In this vignette we explore the fit of Gaussian mixture models and the relabelling pivotal method proposed in Egidi et al. (2018b) through the pivmet package. First of all, we load the package:

library(pivmet)
library(bayesmix)
library(bayesplot)

The pivmet package provides a simple framework to (i) fit univariate and multivariate mixture models according to a Bayesian flavour and detect the pivotal units, via the piv_MCMC function; (ii) perform the relabelling step via the piv_rel function.

There are two main functions used for this task.

The function piv_MCMC:

\[c_{ip} = \frac{n_{ip}}{H}=\frac{1}{H} \sum_{h=1}^{H}|[z_i]_h=[z_p]_h|,\] where \(|\cdot|\) denotes the event indicator and \(n_{ip}\) is the number of times the units \(i, \ p\) belong to the same group along the sampling.

These three methods are applied by the internal function piv_sel. Alternatively, when \(k <5\), the user can set piv.criterion="MUS" (Egidi et al. 2018a) which performs a sequential search of identity submatrices within the matrix \(C\) via the internal function MUS.

The function piv_rel:

\[\begin{align*} [\mu_{j}]_h=&[\mu_{z_{i_{j}}}]_h \\ [z_{i}]_h =j & \mbox{ for } i : [z_i]_h=[z_{i_{j}}]_h,\\ \end{align*}\] where \(\boldsymbol{\mu}=(\mu_1,\mu_2,\ldots,\mu_k)\) is the vector of the means parameters and \(\boldsymbol{z}=(z_1,z_2,\ldots,z_N)\) an i.i.d. vector of latent variables taking values in \(\{1,2,\ldots,k \}\) and denoting the group membership of each statistical unit.

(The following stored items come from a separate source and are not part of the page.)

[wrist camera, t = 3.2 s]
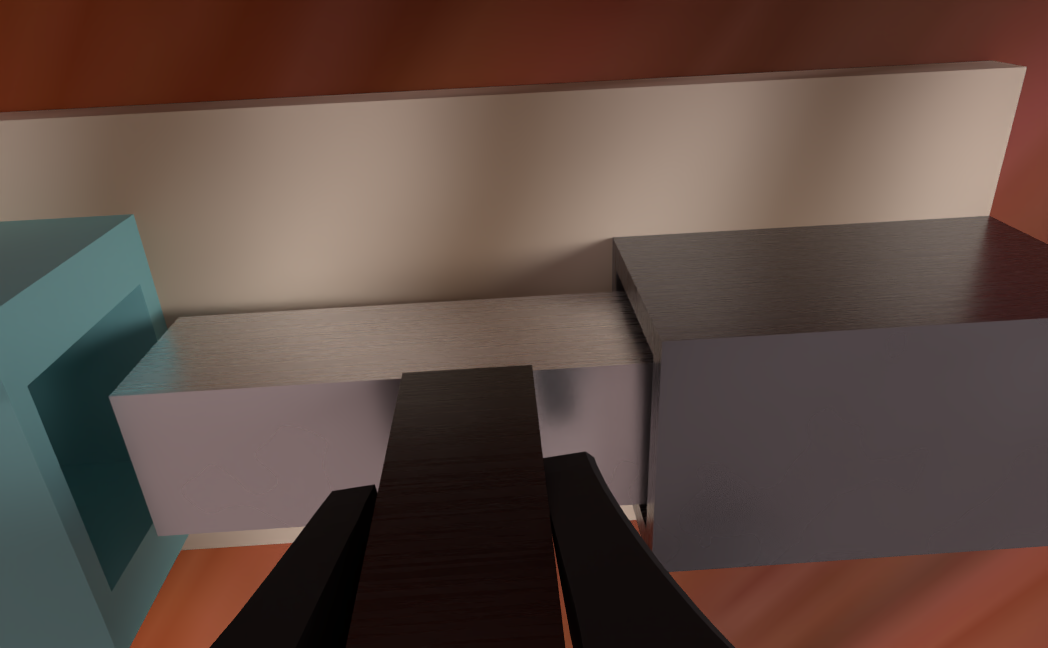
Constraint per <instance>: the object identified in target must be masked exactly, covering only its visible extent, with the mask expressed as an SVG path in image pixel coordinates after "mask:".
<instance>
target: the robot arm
mask: <svg viewBox="0 0 1048 648" xmlns="http://www.w3.org/2000/svg"><path fill="white" fill-rule="evenodd" d="M543 462H544V471H545V479H546V488H547V496H548V505H549V513H550V522H551V530H552V536H553V542H554V547H555V553H556V558H557V564H558V569H559V575H560V581H561V586H562V592H563V597H564V603H565V608H566V614H567V619H568V625H569V630H570V636H571V640H572V645H573V648H735V647H734V646H733V645H732V644H731V643H730V642H729V641H728V640H727V639H726V638H725V637H724V636H723V635H722V634H721V633H720V631H719V630H718V629H717V628H716V627H715V626H714V625H713V624H712V623H711V622H710V621H709V619H708V618H707V617H706V616H705V615H704V614H703V613H702V612H701V611H700V609H699V608H698V607H697V606H696V605H695V604H694V603H693V601H692V600H691V599H690V598H689V597H688V595H687V594H686V593H685V592H684V591H683V590H682V588H681V587H680V586H679V585H678V584H677V583H676V581H675V580H674V579H673V578H672V576H671V575H670V574H669V573H668V571H667V570H666V569H665V568H664V566H663V565H662V564H661V563H660V561H659V560H658V559H657V557H656V556H655V555H654V553H653V552H652V551H651V549H650V548H649V547H648V545H647V544H646V543H645V541H644V540H643V539H642V537H641V536H640V535H639V533H638V532H637V531H636V529H635V528H634V526H633V525H632V523H631V522H630V520H629V519H628V518H627V516H626V515H625V513H624V512H623V510H622V508H621V507H620V505H619V504H618V502H617V500H616V499H615V497H614V496H613V494H612V492H611V491H610V489H609V487H608V485H607V484H606V482H605V480H604V478H603V476H602V474H601V472H600V470H599V468H598V466H597V463H596V461H595V458H594V457H593V456H592V455H590V454H589V453H587V452H586V451H584V452H578V453H572V454H565V455H559V456H552V457H546V458H543ZM376 498H377V489H376V486H375V484H374V485H367V486H361V487H354V488H348V489H342V490H335V491H332V492H331V493H330V494H329V496H328V497H327V498H326V500H325V501H324V502H323V503H322V505H321V506H320V507H319V509H318V510H317V511H316V513H315V514H314V515H313V516H312V518H311V519H310V520H309V522H308V523H307V524H306V526H305V527H304V528H303V530H302V531H301V533H300V534H299V535H298V537H297V538H296V539H295V541H294V542H293V543H292V545H291V546H290V547H289V549H288V550H287V551H286V553H285V554H284V555H283V557H282V558H281V559H280V561H279V562H278V563H277V565H276V566H275V567H274V569H273V570H272V571H271V572H270V574H269V575H268V576H267V578H266V579H265V580H264V581H263V583H262V584H261V585H260V587H259V588H258V589H257V590H256V592H255V593H254V594H253V595H252V597H251V598H250V599H249V601H248V602H247V603H246V604H245V606H244V607H243V608H242V610H241V611H240V612H239V613H238V615H237V616H236V617H235V618H234V619H233V621H232V622H231V623H230V624H229V625H228V627H227V628H226V629H225V630H224V631H223V632H222V634H221V635H220V636H219V637H218V638H217V640H216V641H215V642H214V643H213V644H212V645H211V647H210V648H346V643H347V638H348V633H349V629H350V624H351V619H352V614H353V609H354V604H355V600H356V595H357V590H358V585H359V580H360V575H361V571H362V566H363V561H364V556H365V551H366V546H367V542H368V537H369V532H370V527H371V522H372V517H373V513H374V508H375V503H376Z"/></svg>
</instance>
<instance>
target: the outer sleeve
mask: <svg viewBox="0 0 1048 648" xmlns="http://www.w3.org/2000/svg"><path fill="white" fill-rule="evenodd" d="M613 291H626V294H627V296H628V298H629V301H630V303H631V305H632V308H633V310H634V312H635V314H636V317H637V319H638V321H639V324H640V326H641V328H642V331H643V333H644V335H645V337H646V340H647V342H648V344H649V347H650V349H651V351H652V354H653V378H652V402H651V425H650V449H649V473H648V497H647V504H637V505H633V509H634V512H635V516H636V520H637V523H638V527H639V531H640V534H641V537H642V539H643V540H644V541H645V543H646V544H647V545H648V547H649V548H650V549H651V551H652V552H653V553H654V555H655V556H656V557H657V559H658V560H659V561H660V563H661V564H662V565H663V566H664V568H665V569H666V570H667V571H668V572H674V571H689V570H704V569H718V568H733V567H747V566H762V565H776V564H791V563H805V562H820V561H835V560H849V559H864V558H878V557H893V556H907V555H922V554H937V553H951V552H966V551H980V550H995V549H1009V548H1024V547H1039V546H1048V244H1046V243H1044V242H1042V241H1040V240H1038V239H1036V238H1034V237H1032V236H1030V235H1027V234H1025V233H1023V232H1021V231H1019V230H1017V229H1015V228H1013V227H1011V226H1009V225H1007V224H1005V223H1003V222H1001V221H999V220H997V219H995V218H993V217H991V216H976V217H959V218H941V219H924V220H906V221H889V222H872V223H854V224H837V225H819V226H802V227H785V228H767V229H750V230H732V231H715V232H698V233H680V234H663V235H645V236H628V237H613V250H612V292H613Z"/></svg>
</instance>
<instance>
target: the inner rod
mask: <svg viewBox="0 0 1048 648" xmlns="http://www.w3.org/2000/svg"><path fill="white" fill-rule="evenodd" d="M652 378H653V354H652V351H651V349H650V347H649V344H648V342H647V340H646V337H645V335H644V333H643V331H642V328H641V326H640V324H639V321H638V319H637V317H636V314H635V312H634V310H633V308H632V305H631V303H630V301H629V298H628V296H627V294H626V291H613V292H596V293H579V294H563V295H546V296H529V297H512V298H495V299H478V300H461V301H445V302H428V303H411V304H394V305H377V306H360V307H343V308H326V309H310V310H293V311H276V312H259V313H242V314H225V315H208V316H192V317H179V318H178V319H177V320H176V321H175V322H174V323H173V324H172V326H171V327H170V328H169V329H168V330H167V331H166V332H165V333H164V335H163V336H162V337H161V338H160V339H159V340H158V341H157V342H156V344H155V345H154V346H153V347H152V348H151V349H150V350H149V352H148V353H147V354H146V355H145V356H144V357H143V358H142V359H141V361H140V362H139V363H138V364H137V365H136V366H135V367H134V368H133V370H132V371H131V372H130V373H129V374H128V375H127V376H126V378H125V379H124V380H123V381H122V382H121V383H120V384H119V385H118V387H117V388H116V389H115V390H114V391H113V392H112V393H111V394H110V396H109V399H110V402H111V405H112V407H113V410H114V413H115V416H116V419H117V422H118V424H119V427H120V430H121V433H122V436H123V439H124V441H125V444H126V447H127V450H128V453H129V456H130V458H131V461H132V464H133V467H134V470H135V473H136V475H137V478H138V481H139V484H140V487H141V489H142V492H143V495H144V498H145V501H146V504H147V506H148V509H149V512H150V515H151V518H152V521H153V523H154V526H155V529H156V532H157V535H158V536H169V535H185V534H200V533H215V532H230V531H245V530H260V529H275V528H290V527H305V526H306V524H307V523H308V522H309V520H310V519H311V518H312V516H313V515H314V514H315V513H316V511H317V510H318V509H319V507H320V506H321V505H322V503H323V502H324V501H325V500H326V498H327V497H328V496H329V494H330V493H331V492H332V491H335V490H342V489H348V488H354V487H361V486H367V485H374V484H375V486H376V489H377V498H376V503H375V508H374V513H373V517H372V522H371V527H370V532H369V537H368V542H367V546H366V551H365V556H364V561H363V566H362V571H361V575H360V580H359V585H358V590H357V595H356V600H355V604H354V609H353V614H352V619H351V624H350V629H349V633H348V638H347V643H346V648H565V641H564V633H563V624H562V615H561V607H560V598H559V590H558V581H557V573H556V564H555V556H554V547H553V539H552V530H551V522H550V513H549V505H548V496H547V488H546V479H545V471H544V462H543V458H546V457H552V456H559V455H565V454H572V453H578V452H584V451H586V452H587V453H589V454H590V455H592V456H593V457H594V458H595V461H596V463H597V466H598V468H599V470H600V472H601V474H602V476H603V478H604V480H605V482H606V484H607V485H608V487H609V489H610V491H611V492H612V494H613V496H614V497H615V499H616V500H617V502H618V504H619V505H620V506H622V505H637V504H647V497H648V473H649V449H650V425H651V402H652Z"/></svg>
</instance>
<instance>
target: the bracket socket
mask: <svg viewBox="0 0 1048 648" xmlns="http://www.w3.org/2000/svg"><path fill="white" fill-rule="evenodd" d="M167 330H168V329H167V326H166V322H165V319H164V315H163V312H162V309H161V305H160V302H159V299H158V295H157V292H156V288H155V285H154V282H153V278H152V275H151V272H150V268H149V265H148V261H147V258H146V255H145V251H144V248H143V244H142V241H141V238H140V234H139V231H138V228H137V224H136V221H135V217H134V214H127V215H109V216H91V217H74V218H56V219H38V220H20V221H2V222H0V648H129V647H130V646H131V644H132V642H133V640H134V638H135V636H136V634H137V632H138V630H139V628H140V627H141V625H142V623H143V621H144V619H145V617H146V615H147V613H148V611H149V609H150V608H151V606H152V604H153V602H154V600H155V598H156V596H157V594H158V592H159V590H160V589H161V587H162V585H163V583H164V581H165V579H166V577H167V575H168V573H169V571H170V570H171V568H172V566H173V564H174V562H175V560H176V558H177V556H178V554H179V552H180V551H181V549H182V547H183V545H184V543H185V541H186V539H187V537H188V535H189V534H185V535H169V536H158V535H157V532H156V529H155V526H154V523H153V521H152V518H151V515H150V512H149V509H148V506H147V504H146V501H145V498H144V495H143V492H142V489H141V487H140V484H139V481H138V478H137V475H136V473H135V470H134V467H133V464H132V461H131V458H130V456H129V453H128V450H127V447H126V444H125V441H124V439H123V436H122V433H121V430H120V427H119V424H118V422H117V419H116V416H115V413H114V410H113V407H112V405H111V402H110V399H109V396H110V394H111V393H112V392H113V391H114V390H115V389H116V388H117V387H118V385H119V384H120V383H121V382H122V381H123V380H124V379H125V378H126V376H127V375H128V374H129V373H130V372H131V371H132V370H133V368H134V367H135V366H136V365H137V364H138V363H139V362H140V361H141V359H142V358H143V357H144V356H145V355H146V354H147V353H148V352H149V350H150V349H151V348H152V347H153V346H154V345H155V344H156V342H157V341H158V340H159V339H160V338H161V337H162V336H163V335H164V333H165V332H166V331H167Z"/></svg>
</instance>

piv_rel takes as input the MCMC output from piv_MCMC and returns the relabelled chains and the corresponding posterior estimates.

Example: bivariate Gaussian data

Suppose now that \(\boldsymbol{y}_i \in \mathbb{R}^2\) and assume that:

\[\boldsymbol{y}_i \sim \sum_{j=1}^{k}\eta_{j}\mathcal{N}_{2}(\boldsymbol{\mu}_{j}, \boldsymbol{\Sigma})\] where \(\boldsymbol{\mu}_j\) is the mean vector for group \(j\), \(\boldsymbol{\Sigma}\) is a positive-definite covariance matrix and the mixture weight \(\eta_j= P(z_i=j)\) as for the one-dimensional case. We may generate Gaussian mixture data through the function piv_sim, specifying the sample size \(N\), the desired number of groups \(k\) and the \(k \times 2\) matrix for the \(k\) mean vectors. The argument W handles the weights for a nested mixture, in which the \(j\)-th component is in turn modelled as a two-component mixture, with covariance matrices \(\boldsymbol{\Sigma}_{p1}, \boldsymbol{\Sigma}_{p2}\), respectively.

set.seed(500)
N  <- 200
k  <- 3
D <- 2
nMC <- 2000
M1 <- c(-10,8)
M2 <- c(10,.1)
M3 <- c(30,8)
# matrix of input means
Mu <- rbind(M1,M2,M3)
# covariance matrices for the two subgroups
Sigma.p1 <- diag(D)
Sigma.p2 <- (10^2)*diag(D)
# subgroups' weights
W   <- c(0.2,0.8)
# simulate data
sim <- piv_sim(N = N, k = k, Mu = Mu,
 Sigma.p1 = Sigma.p1, Sigma.p2 = Sigma.p2, W = W)

The function piv_MCMC requires only three mandatory arguments: the data object y, the number of components k and the number of MCMC iterations, nMC. By default, it performs Gibbs sampling using the runjags package. If software="rjags", for bivariate data the priors are specified as:

\[\begin{align} \boldsymbol{\mu}_j \sim & \mathcal{N}_2(\boldsymbol{\mu}_0, S_2)\\ \Sigma^{-1} \sim & \mbox{Wishart}(S_3, 3)\\ \eta \sim & \mbox{Dirichlet}(\boldsymbol{\alpha}), \end{align}\]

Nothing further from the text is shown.